> **What this task involves**:
Go through the data below and repeat it exactly, skipping each picture.

> **Dataset section**:

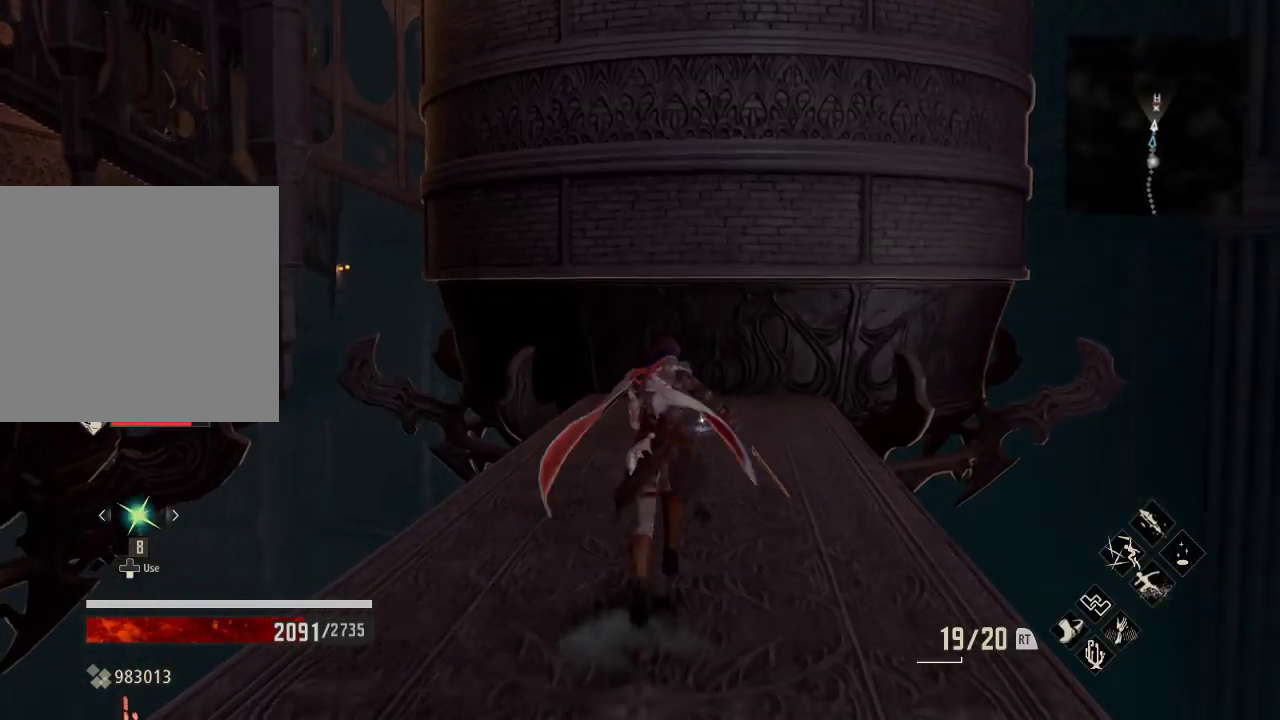
{"buttons": [], "left_stick": "up", "right_stick": "center", "events": []}
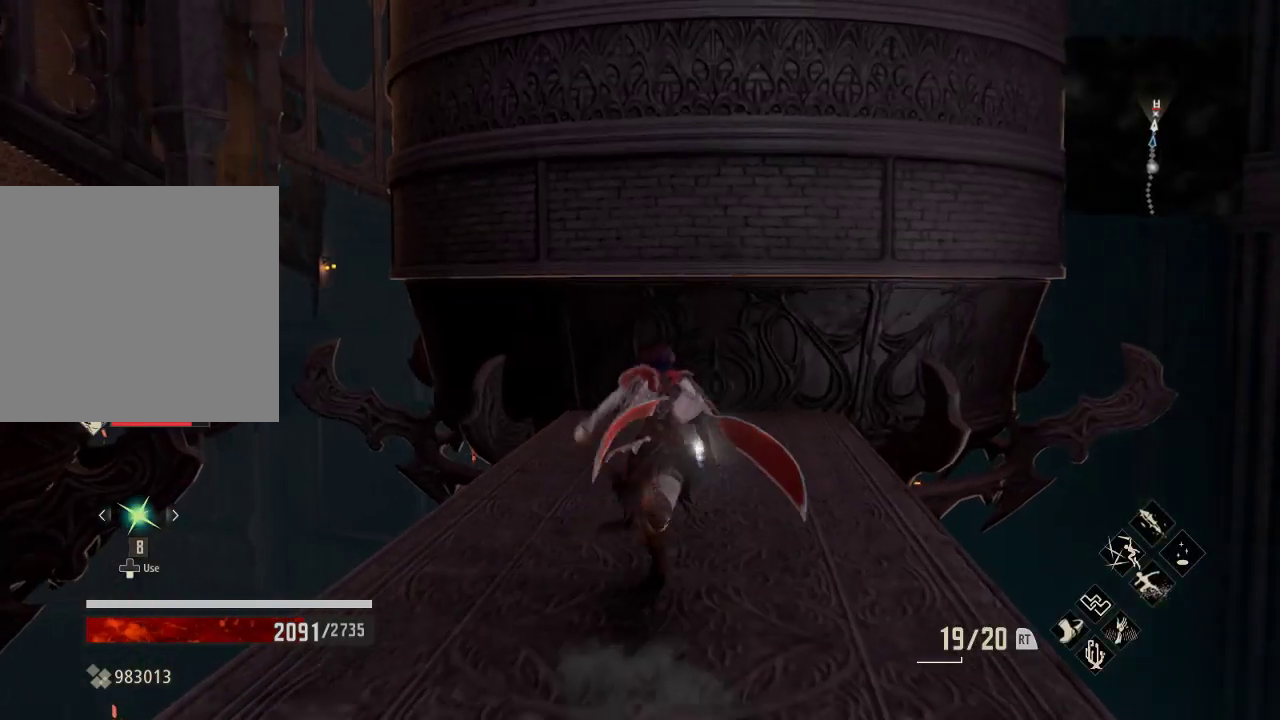
{"buttons": [], "left_stick": "up", "right_stick": "center", "events": []}
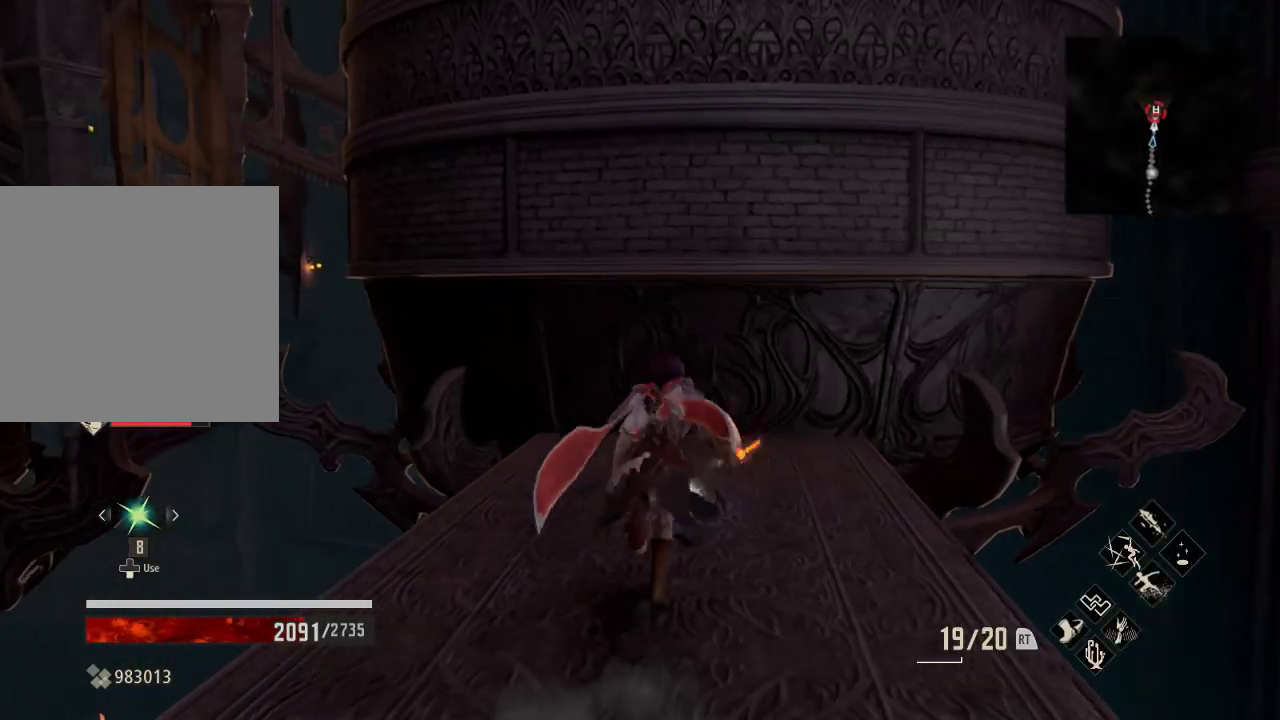
{"buttons": ["A"], "left_stick": "center", "right_stick": "center", "events": [[500, "A", "down"], [500, "left_stick", "center"]]}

> **Result of this exercise**:
{"buttons": [], "left_stick": "up", "right_stick": "center", "events": []}
{"buttons": [], "left_stick": "up", "right_stick": "center", "events": []}
{"buttons": ["A"], "left_stick": "center", "right_stick": "center", "events": [[500, "A", "down"], [500, "left_stick", "center"]]}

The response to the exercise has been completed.